Document passage:
⟨

According to the FOV, between 2011 and 2014, JPMC processed 85 transactions totaling approximately $45,000 and maintained eight accounts on behalf of six customers who were contemporaneously identified on the SDN List.  From approximately 2007 to October 2013, JPMC used a vendor screening system that failed to identify these six customers as potential matches to the SDN List.  The system’s screening logic capabilities failed to identify customer names with hyphens, initials, or additional middle or last names as potential matches to similar or identical names on the SDN List.  As a result, OFAC noted that, despite strong similarities between the accountholder’s names, addresses, and dates of birth in JPMC account documentation and on the SDN List, JPMC maintained accounts for, and/or processed transactions on behalf of, these six customers.

OFAC noted that JPMC identified weaknesses in the screening tool’s capabilities as early as September 2010, but faulted JPMC as a large, sophisticated financial institution for taking over three years to fully address this deficiency, and for an apparent failure to have implemented in the interim adequate compensating controls to address the risk these screening deficiencies posed to the bank’s operation of existing accounts or opening of new accounts.  OFAC did, however, afford mitigating credit to JPMC because no JPMC personnel, including managers or supervisors, appear to have had actual knowledge of the conduct that led to the violations; additional mitigation was provided based on JPMC’s prior enforcement history and cooperation with OFAC’s investigation.

Key Takeaways

The settlement and FOV provide additional insight into OFAC’s expectations of financial institutions and other persons required to comply with U.S. sanctions, though in this case primarily reinforce themes found in existing guidance and enforcement practice rather than breaking new ground.  The key points we take away from OFAC’s actions are as follows:

  • Transactions involving an indirect interest of a sanctions target come within the scope of sanctions prohibitions, and are fair game for enforcement. When providing settlement services, U.S. financial institutions therefore need to be mindful not only of their direct clients, but also of their clients’ and clients’ counterparties’ underlying participants.
  • OFAC will hold enforcement targets accountable for failure to act on red flags or other information available to them that indicate a possible sanctions violation, and appears to be more likely than not to view such a failure as evidence of “reckless disregard” for sanctions requirements.
  • Where a financial institution identifies a weakness in its compliance program, it is incumbent on the institution to act expeditiously to correct the weakness or implement compensating controls. Even where such weaknesses result from deficiencies in vendor-supplied screening solutions, the financial institution has ultimate responsibility to ensure its own sanctions compliance.

⟩

What you need to do:
[1] According to the JPMC settlement passage, how many customers identified on the SDN List did JPMC maintain accounts for?
[2] List every reason the JPMC settlement passage gives for OFAC granting mitigation to JPMC.
[3] From the JPMC settlement passage, retype the words between "The settlement and" and "counterparties’ underlying participants.", inclusive.

Information provided:

⟨

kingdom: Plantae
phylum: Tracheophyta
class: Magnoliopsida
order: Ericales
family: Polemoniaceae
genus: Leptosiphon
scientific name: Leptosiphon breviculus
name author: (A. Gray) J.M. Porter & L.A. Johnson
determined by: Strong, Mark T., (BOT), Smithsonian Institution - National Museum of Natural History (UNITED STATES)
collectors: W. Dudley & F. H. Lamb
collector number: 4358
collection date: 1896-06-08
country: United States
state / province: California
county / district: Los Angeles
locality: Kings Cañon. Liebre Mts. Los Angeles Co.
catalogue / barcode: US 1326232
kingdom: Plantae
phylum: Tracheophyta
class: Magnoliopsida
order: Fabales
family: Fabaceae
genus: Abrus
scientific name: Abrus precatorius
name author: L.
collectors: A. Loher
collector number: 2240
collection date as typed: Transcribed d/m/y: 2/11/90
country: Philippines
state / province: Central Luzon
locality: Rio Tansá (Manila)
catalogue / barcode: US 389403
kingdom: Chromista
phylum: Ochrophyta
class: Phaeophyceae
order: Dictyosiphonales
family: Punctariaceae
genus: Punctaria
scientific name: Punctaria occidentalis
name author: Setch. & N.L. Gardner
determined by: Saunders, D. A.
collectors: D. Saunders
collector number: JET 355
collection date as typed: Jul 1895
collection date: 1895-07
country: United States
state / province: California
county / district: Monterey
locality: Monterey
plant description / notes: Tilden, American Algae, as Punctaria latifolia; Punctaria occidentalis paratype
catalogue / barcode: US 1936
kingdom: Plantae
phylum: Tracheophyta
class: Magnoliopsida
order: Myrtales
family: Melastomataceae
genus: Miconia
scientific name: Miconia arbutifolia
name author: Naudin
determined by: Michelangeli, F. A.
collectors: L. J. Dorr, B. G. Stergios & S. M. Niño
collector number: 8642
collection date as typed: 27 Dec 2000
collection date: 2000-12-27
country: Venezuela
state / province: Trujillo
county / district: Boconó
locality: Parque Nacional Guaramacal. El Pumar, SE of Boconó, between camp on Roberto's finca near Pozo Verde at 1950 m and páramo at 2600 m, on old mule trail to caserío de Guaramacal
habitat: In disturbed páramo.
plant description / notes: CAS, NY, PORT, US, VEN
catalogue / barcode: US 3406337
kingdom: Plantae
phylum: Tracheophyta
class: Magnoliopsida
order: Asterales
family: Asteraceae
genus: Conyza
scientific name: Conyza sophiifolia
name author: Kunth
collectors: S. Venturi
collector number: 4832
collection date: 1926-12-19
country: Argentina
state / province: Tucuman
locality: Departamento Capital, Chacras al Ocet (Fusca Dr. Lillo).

⟩

Answers for the exercise:
[1] Six customers.

[2]
- No JPMC personnel, including managers or supervisors, appear to have had actual knowledge of the conduct that led to the violations.
- JPMC's prior enforcement history.
- JPMC's cooperation with OFAC's investigation.

[3]
The settlement and FOV provide additional insight into OFAC’s expectations of financial institutions and other persons required to comply with U.S. sanctions, though in this case primarily reinforce themes found in existing guidance and enforcement practice rather than breaking new ground.  The key points we take away from OFAC’s actions are as follows:

  • Transactions involving an indirect interest of a sanctions target come within the scope of sanctions prohibitions, and are fair game for enforcement. When providing settlement services, U.S. financial institutions therefore need to be mindful not only of their direct clients, but also of their clients’ and clients’ counterparties’ underlying participants.